U.S. stock futures rose, indicating the Standard & Poor’s 500 Index will snap a two-day slump, as investors awaited the outcome of the Federal Reserve’s meeting for clues on more stimulus measures to support the economy.
Comcast Corp., the largest U.S. cable company, and Allstate Corp., the largest publicly traded U.S. home and auto insurer, advanced more than 1.4 percent after quarterly earnings beat analysts’ projections. Avon Products Inc. slumped 3.2 percent as the door-to-door cosmetics seller reported a 70 percent decline in earnings. MasterCard Inc., the world’s second-biggest payments network, lost 4.3 percent amid disappointing sales.

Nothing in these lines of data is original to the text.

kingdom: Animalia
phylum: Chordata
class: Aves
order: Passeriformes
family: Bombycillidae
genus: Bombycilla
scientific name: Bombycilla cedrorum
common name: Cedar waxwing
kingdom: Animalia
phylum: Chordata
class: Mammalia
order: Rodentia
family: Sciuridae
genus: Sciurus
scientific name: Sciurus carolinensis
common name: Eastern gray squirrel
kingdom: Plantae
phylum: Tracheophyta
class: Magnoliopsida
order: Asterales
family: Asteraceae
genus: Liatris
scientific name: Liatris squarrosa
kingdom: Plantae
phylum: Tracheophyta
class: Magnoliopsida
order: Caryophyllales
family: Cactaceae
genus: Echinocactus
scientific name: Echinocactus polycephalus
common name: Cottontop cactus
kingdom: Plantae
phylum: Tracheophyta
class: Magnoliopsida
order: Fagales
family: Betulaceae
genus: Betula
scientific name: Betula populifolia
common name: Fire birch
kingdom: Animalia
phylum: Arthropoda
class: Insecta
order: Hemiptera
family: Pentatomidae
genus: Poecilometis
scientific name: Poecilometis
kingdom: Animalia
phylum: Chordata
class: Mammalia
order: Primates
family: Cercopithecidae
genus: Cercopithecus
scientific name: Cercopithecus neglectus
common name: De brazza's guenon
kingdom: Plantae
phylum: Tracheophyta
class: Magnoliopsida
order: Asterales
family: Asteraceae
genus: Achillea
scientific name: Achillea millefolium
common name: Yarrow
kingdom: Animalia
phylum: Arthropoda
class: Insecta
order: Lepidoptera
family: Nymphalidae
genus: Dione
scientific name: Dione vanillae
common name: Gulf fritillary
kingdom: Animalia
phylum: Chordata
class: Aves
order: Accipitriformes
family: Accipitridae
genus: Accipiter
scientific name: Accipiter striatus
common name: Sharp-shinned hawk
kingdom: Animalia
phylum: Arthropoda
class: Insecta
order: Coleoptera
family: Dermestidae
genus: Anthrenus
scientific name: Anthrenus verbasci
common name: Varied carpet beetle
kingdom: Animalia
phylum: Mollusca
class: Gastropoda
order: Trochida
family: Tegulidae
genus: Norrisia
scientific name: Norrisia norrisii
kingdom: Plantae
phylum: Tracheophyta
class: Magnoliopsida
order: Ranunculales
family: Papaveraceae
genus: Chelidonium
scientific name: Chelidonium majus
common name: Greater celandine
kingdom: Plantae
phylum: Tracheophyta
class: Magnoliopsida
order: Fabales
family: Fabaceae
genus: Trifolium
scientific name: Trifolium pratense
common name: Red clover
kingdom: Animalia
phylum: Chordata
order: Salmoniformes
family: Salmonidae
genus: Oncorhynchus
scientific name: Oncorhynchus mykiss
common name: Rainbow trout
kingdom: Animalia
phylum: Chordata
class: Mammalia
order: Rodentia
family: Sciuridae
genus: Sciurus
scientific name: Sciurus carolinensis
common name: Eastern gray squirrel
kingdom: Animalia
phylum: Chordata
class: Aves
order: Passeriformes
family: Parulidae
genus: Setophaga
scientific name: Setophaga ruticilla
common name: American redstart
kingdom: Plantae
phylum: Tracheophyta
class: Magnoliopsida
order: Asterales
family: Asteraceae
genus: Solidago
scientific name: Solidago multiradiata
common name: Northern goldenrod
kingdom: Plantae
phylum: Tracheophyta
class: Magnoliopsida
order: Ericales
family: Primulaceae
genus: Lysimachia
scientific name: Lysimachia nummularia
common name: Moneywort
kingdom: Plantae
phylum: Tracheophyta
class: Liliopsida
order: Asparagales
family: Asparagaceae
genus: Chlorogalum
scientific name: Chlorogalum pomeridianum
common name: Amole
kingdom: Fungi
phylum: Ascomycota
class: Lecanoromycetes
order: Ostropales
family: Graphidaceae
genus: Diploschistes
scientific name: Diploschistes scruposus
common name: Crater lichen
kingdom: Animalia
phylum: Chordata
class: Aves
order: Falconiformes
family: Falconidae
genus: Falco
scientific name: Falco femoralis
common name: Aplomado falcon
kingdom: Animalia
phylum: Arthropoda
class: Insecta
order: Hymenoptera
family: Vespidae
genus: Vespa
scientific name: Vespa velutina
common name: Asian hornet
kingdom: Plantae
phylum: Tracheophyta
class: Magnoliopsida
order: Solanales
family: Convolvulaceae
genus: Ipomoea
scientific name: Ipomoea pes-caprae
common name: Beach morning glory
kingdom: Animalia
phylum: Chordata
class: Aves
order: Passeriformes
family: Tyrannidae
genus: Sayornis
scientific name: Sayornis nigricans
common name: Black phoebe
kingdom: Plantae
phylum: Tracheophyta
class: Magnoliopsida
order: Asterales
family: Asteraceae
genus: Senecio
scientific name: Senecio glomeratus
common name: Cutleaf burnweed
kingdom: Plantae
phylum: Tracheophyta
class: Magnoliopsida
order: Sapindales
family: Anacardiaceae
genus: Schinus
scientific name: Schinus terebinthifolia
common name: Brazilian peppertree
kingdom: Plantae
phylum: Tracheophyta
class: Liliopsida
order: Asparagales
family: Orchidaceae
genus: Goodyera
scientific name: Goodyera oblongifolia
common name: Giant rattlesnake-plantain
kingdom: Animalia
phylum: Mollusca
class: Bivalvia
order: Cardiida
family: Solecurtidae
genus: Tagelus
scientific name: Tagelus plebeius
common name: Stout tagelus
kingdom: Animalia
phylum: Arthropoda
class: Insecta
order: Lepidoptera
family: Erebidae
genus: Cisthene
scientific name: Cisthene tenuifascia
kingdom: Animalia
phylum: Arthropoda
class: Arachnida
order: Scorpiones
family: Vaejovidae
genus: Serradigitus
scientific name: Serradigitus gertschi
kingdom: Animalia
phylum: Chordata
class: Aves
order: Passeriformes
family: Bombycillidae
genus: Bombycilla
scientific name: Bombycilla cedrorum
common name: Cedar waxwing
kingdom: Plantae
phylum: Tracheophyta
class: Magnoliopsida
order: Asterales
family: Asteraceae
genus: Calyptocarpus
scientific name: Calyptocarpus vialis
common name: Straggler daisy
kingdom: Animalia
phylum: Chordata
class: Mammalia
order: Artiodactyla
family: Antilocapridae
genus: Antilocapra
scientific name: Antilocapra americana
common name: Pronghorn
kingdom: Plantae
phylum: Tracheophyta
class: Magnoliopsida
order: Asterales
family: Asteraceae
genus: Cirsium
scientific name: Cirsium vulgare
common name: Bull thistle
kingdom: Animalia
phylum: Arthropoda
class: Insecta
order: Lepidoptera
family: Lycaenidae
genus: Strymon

S&P 500 futures expiring in September rose 0.3 percent to 1,378.8 at 8:42 a.m. New York time. Dow Jones Industrial Average futures added 42 points, or 0.3 percent, to 12,991. Trading in Europe slowed before the Fed’s decision. The number of shares changing hands in Stoxx Europe 600 Index’s companies was 36 percent lower than the 30-day average at this time of day, according to data compiled by Bloomberg.
“Bernanke will leave the door open,” Larry Kantor, head of research at Barclays Capital, said on Bloomberg Television’s City Central. “He doesn’t want to disappoint market expectations too much but I don’t see the Fed making any move at all this week.”
Fed Chairman Ben S. Bernanke will probably forgo announcing a third round of large-scale asset purchases today and may wait until September to unveil plans to buy debt, economists said before today’s statement. Data showing manufacturing weakness from China to Europe boosted speculation policy makers will act to support the economy. Manufacturing in the U.S. probably stagnated in July after contracting for the first time in three years, economists said before a report today.
Investors also watched corporate results. About 72 percent of the S&P 500 companies which reported second-quarter earnings beat estimates, data compiled by Bloomberg showed. Yet 60 percent missed analysts’ sales forecasts.
Comcast added 1.4 percent to $33. The company improved its video guide, boosted internet speeds and added phone features to fight competition from online video companies, satellite-television providers and Verizon Communications Inc.’s FiOS and AT&T Inc.’s U-verse. Comcast has curbed video losses for the seventh consecutive quarter on a year-over-year basis.
Allstate added 4.7 percent to $35.90. Chief Executive Officer Tom Wilson, 54, has been seeking rate increases and changing terms of policies to boost profitability as severe weather increases claims costs and low interest rates put pressure on investment income from the company’s bond portfolio.
Casino companies gained as Macau gaming revenue rose 1.5 percent in July, beating estimates from some analysts who predicted a little changed or lower result on declining demand from mainland Chinese gamblers and the impact of a Hong Kong typhoon. Wynn Resorts Ltd. rose 1.1 percent to $94.77. Las Vegas Sands Corp. gained 0.9 percent to $36.74.
Laboratory Corp. of America Holdings rallied 13 percent to $94.79. The company may be the target of a private equity buyout, Reuters reported, citing Mergermarket, a provider of news and data on acquisitions.
Avon slumped 3.2 percent to $15. The company, which has posted three straight years of declining profit, named Sherilyn McCoy chief executive officer in April to lead a turnaround. Sales in Europe, Middle East and Africa declined 14 percent in the second quarter.
MasterCard lost 4.3 percent to $418. The company reported second-quarter sales of $1.82 billion, missing the average analyst estimate in a Bloomberg survey of $1.88 billion.
For the first time in more than two years, commodities, equities, bonds and the dollar posted a monthly gain, as the U.S. drought sent corn prices to a record and European Central Bank President Mario Draghi’s pledge to protect the euro buoyed stocks.
Raw materials led the increase as the S&P’s GSCI Total Return Index of 24 raw materials rose 6.4 percent in July, the most since October. The MSCI All-Country World Index of equities rallied at the end of the month for a 1.4 percent gain. The U.S. Dollar Index , a measure against six currencies, added 1.3 percent. Bonds of all types returned 1.4 percent on average, the most since December, Bank of America Merrill Lynch’s Global Broad Market Index shows.
The last time all four measures rose for a month was in April 2010, when concerns about Greece were heating up and U.S. economic reports were improving. While corn rose the most last month in almost a quarter century and wheat reached a four-year high, financial assets gained as policy makers worked to boost global growth.